Results 1 to 19 of 19

Thread: Framework for a basic command-line compressor

  1. #1
    Member
    Join Date
    Feb 2013
    Location
    San Diego
    Posts
    1,057
    Thanks
    54
    Thanked 71 Times in 55 Posts

    Framework for a basic command-line compressor

    I've been thinking for a while that it would be useful to have a framework for a basic command-line compressor. This would both reduce the effort needed to write a new one, and would also help improve the overall quality by providing high-quality standard implementations of repetitive stuff, like I/O and command-line arguments. The only framework I'm intimately familiar with is Drupal (web CMS), which is in PHP. I don't know if there are examples of frameworks that target native code, but it doesn't seem hard to create a system for plugging custom code into a C project.

  2. #2
    Member
    Join Date
    Jul 2013
    Location
    United States
    Posts
    194
    Thanks
    44
    Thanked 140 Times in 69 Posts
    Depending on how much you want the "framework" to handle, you're basically describing either Squash (compression-specific, but handles everything except the core compression stuff), or glib and gio (general-purpose, so although they provide tons of helpers you'll still need to write more code, though it abstracts platform-specific bits away pretty well).

    For Squash, there is a section in the plugin guide explaining what you get from writing a plugin.

  3. #3
    Member
    Join Date
    Feb 2013
    Location
    San Diego
    Posts
    1,057
    Thanks
    54
    Thanked 71 Times in 55 Posts
    Quote Originally Posted by nemequ View Post
    Depending on how much you want the "framework" to handle, you're basically describing either Squash (compression-specific, but handles everything except the core compression stuff), or glib and gio (general-purpose, so although they provide tons of helpers you'll still need to write more code, though it abstracts platform-specific bits away pretty well).

    For Squash, there is a section in the plugin guide explaining what you get from writing a plugin.
    I'll have to take a look at Squash. My desire for a framework came from the observation that gzip has a perfectly good command line interface, and it would be nice if all compressors followed the conventions in that interface wherever possible.

    There could also be default implementations of things like standard models and entropy coders and you could replace one single piece of the chain and have a working compressor.

  4. #4
    Programmer Bulat Ziganshin's Avatar
    Join Date
    Mar 2007
    Location
    Uzbekistan
    Posts
    4,497
    Thanks
    733
    Thanked 659 Times in 354 Posts
    I've moved that into separate topic since this is a large topic by itself. I also work on "standard compression API" topic, it will be created today.
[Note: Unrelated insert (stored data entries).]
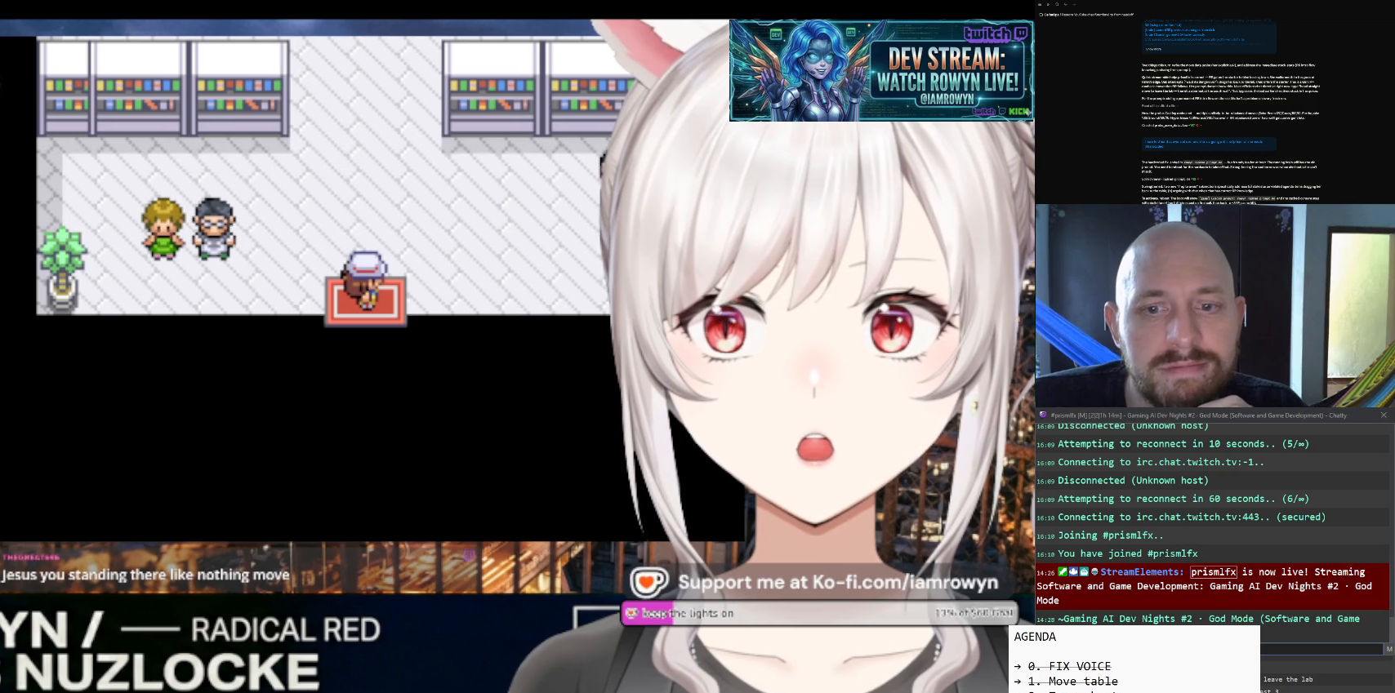
{"buttons": ["DPAD_RIGHT"], "events": []}
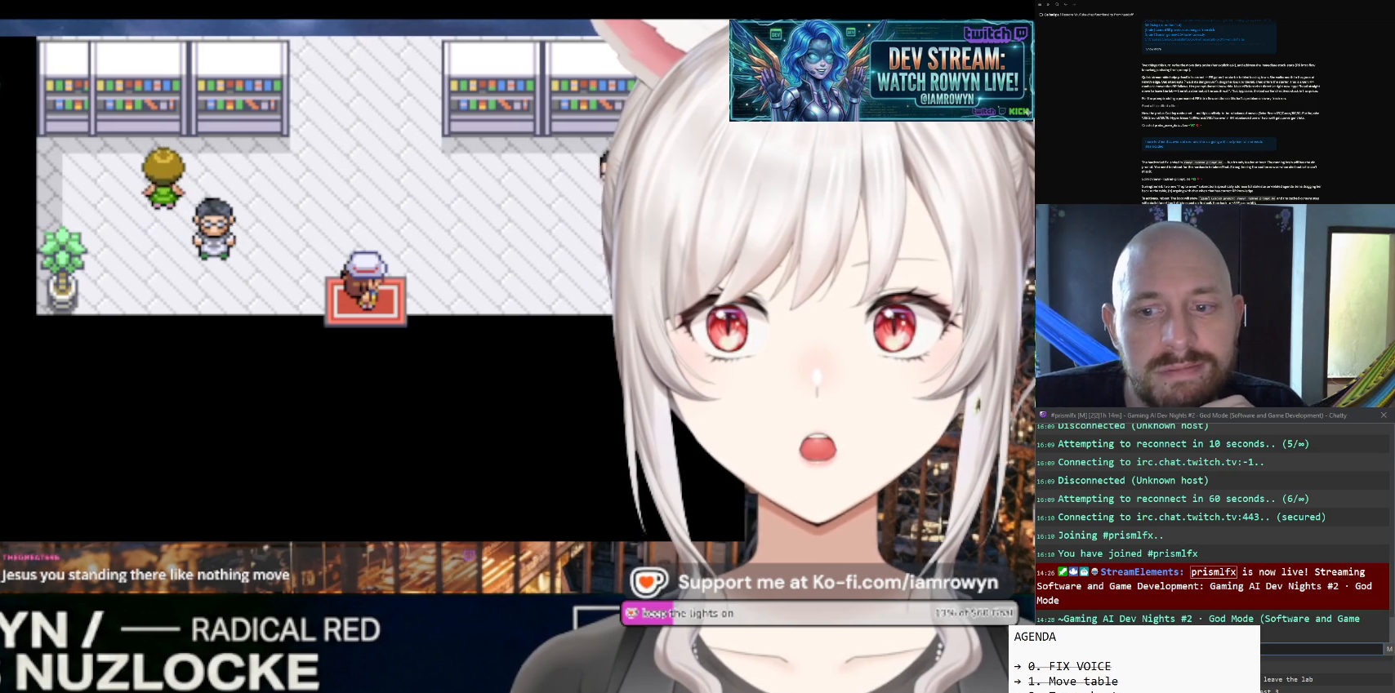
{"buttons": ["DPAD_RIGHT"], "events": []}
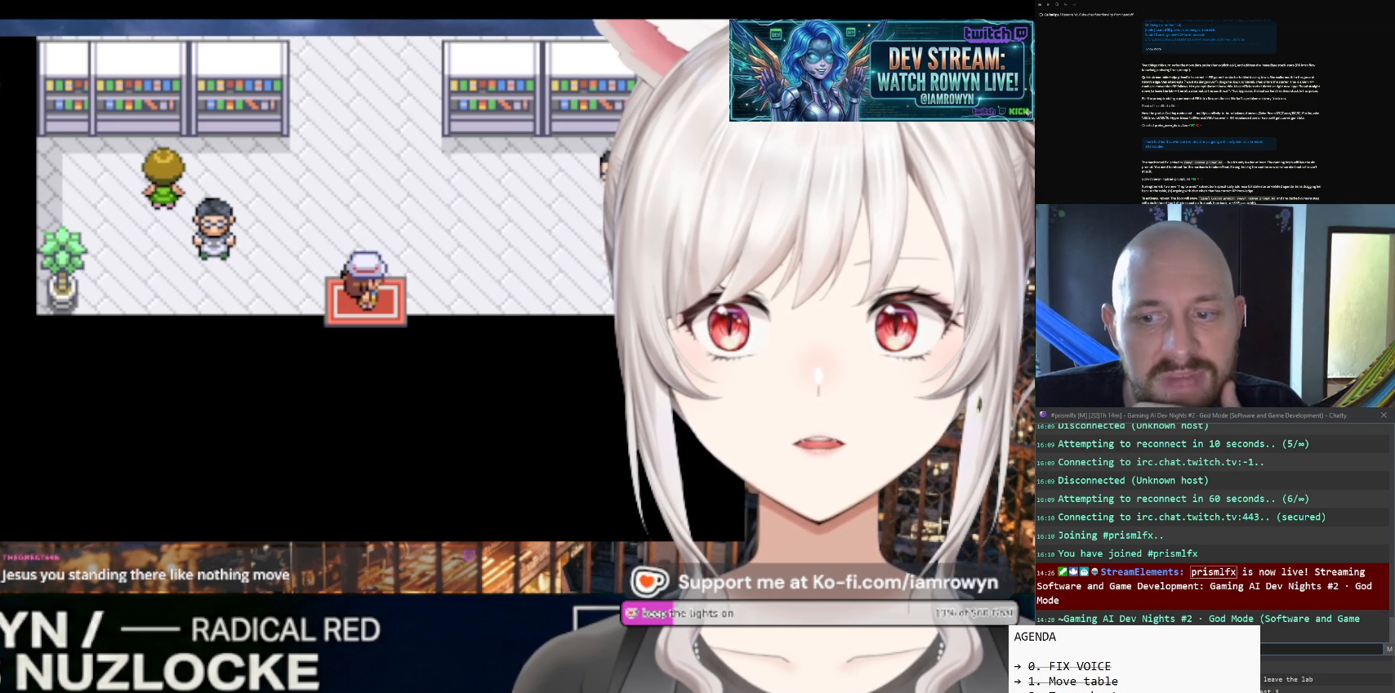
{"buttons": ["DPAD_RIGHT"], "events": []}
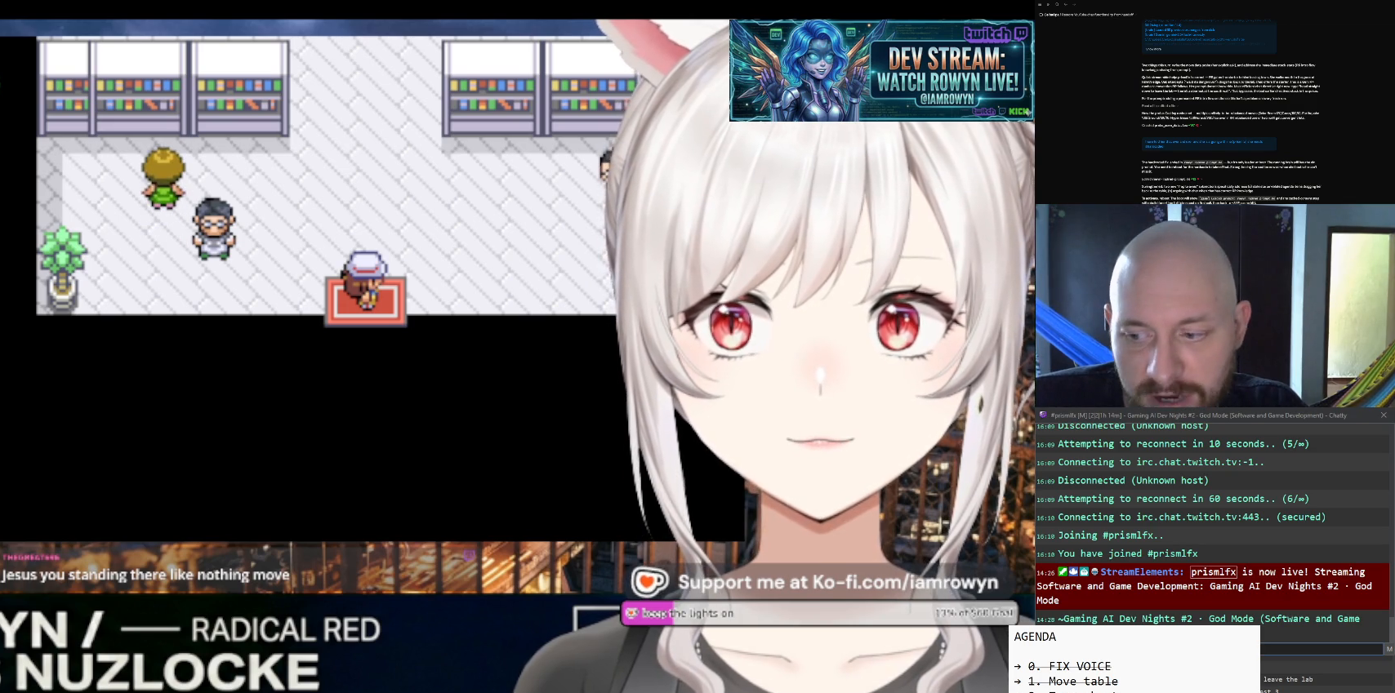
{"buttons": ["DPAD_RIGHT"], "events": []}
    That said, freearc was created back in 2004 with almost exactly this goal in mind. Moreover, my idea was to go outside of "simple compressor" and provide entire archiver, with commands/options compatible to RAR, so that anyone can drop in new methods he developed, and get a complete solution. But this lead to development of large archiver, which i now plan to sell, rather than share.

    Later, i started fazip as simple single-file compressor that can use any of my compression methods. So you can fetch fazip sources, inherit the COMPRESSION_METHOD class and implement your own method. F.e. just a few days ago i added lz5 support by copying lz4 sources and modfying it here and there. Unfortunately, fazip doesn't support variety of gzip options, and not really portable outside of posix/windows world.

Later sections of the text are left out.